Paper short abstract:
The Gallery of Obstetric Experiences is an ethnographic project whereby women use artistic experimentation to interrogate, process and represent their experiences of obstetric violence. What potentials and limitations does artistic expression bring to ethnographic fieldwork on perceptions of OV?
Paper long abstract:
The Gallery of Obstetric Experiences is a project whereby women use artistic experimentation to interrogate, process and represent their experiences of obstetric violence (OV). Its aim is to constitute a body of creative depictions of birth experiences that can be used to interrogate and explore personal experiences of childbirth with the people who create them, and to foster public discussion on the issue of OV, through communication and engagement with wider and non-academic audiences.
This presentation analyzes some of the first outcomes of the Gallery to explore what artistic expression can tell us about experiences of OV, while looking at the initial process of constitution of the Gallery to critically consider the use of collaborative artistic methodologies in activist ethnographic inquiry. I assess the use of artistic expression as a research method, exploring its potentials and shortcomings, without overlooking the issue of power relations between researcher and interlocutors in activist research. What are the challenges in this kind of endeavor? What contradictions must we face when engaging with art as a research method in ethnographic inquiry? What does art have that other tools don't? Is it an effective device to materialize perceptions of subjective and intimate experiences as are those of childbirth?
Paper short abstract:
In our research, at the intersection between anthropology and the contemporary visual arts and images, fieldwork is related with creative communication and autoethnography. These unorthodox new mixed methods offer great opportunities and important vulnerabilities and ethic dilemmas to consider.
Paper long abstract:
During the last 8 years, I have applied anthropology methodologies (unorthodox new mixed methods) to my research on the visual narratives of illness and functional diversity. As a person with various food intolerances, dyslexia and chronic illnesses, I have used creative communication and my social networks to share images related to my own experience that have also be exposed in artistic exhibitions.

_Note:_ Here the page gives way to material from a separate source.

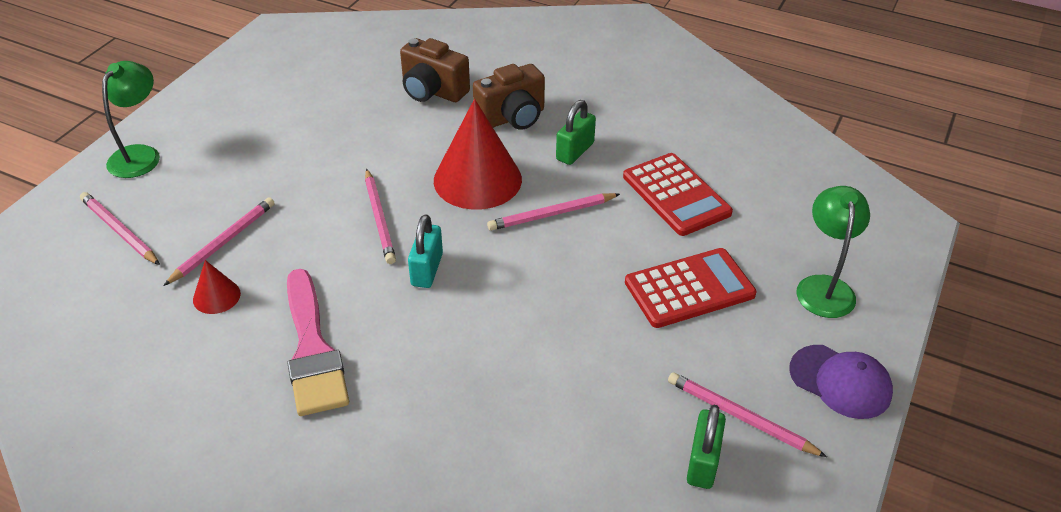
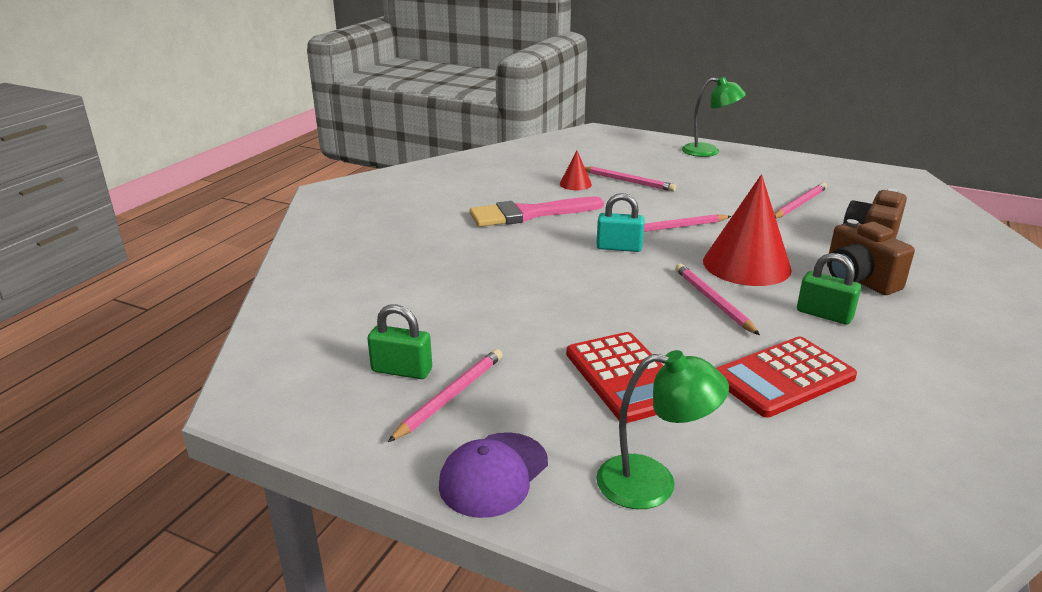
camera: 90 degrees right, 15 degrees down
pink pencil [80,192,160,265] -> pink pencil moved to [774,183,827,218]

The shared images, the comments and the interactions obtained in various ways have brought new perspectives and points of view to my research. However, I have come across numerous prejudices to consider the community of artists and filmmakers that work with self-referential illness as informants because they are not considered as common people or users. It’s also difficult to justifying to academic publishers’ certain images because they were not "anonymised" as I should give credit/copyright to public artworks or public artists. Even my own shared images have been a problem as autoethnography still arouses some susceptibilities.
I have made ethical decisions that I would not have confronted otherwise. The public exposure also supposes that I have met complete strangers at conferences who knew all my health problems and made me feel very uncomfortable (without intention) as they treated me as a close “friend”. I consider it necessary to have this experience in first person in order to be able to analyse this phenomenon usually disqualified with easy labels as “narcissistic” or “morbid”.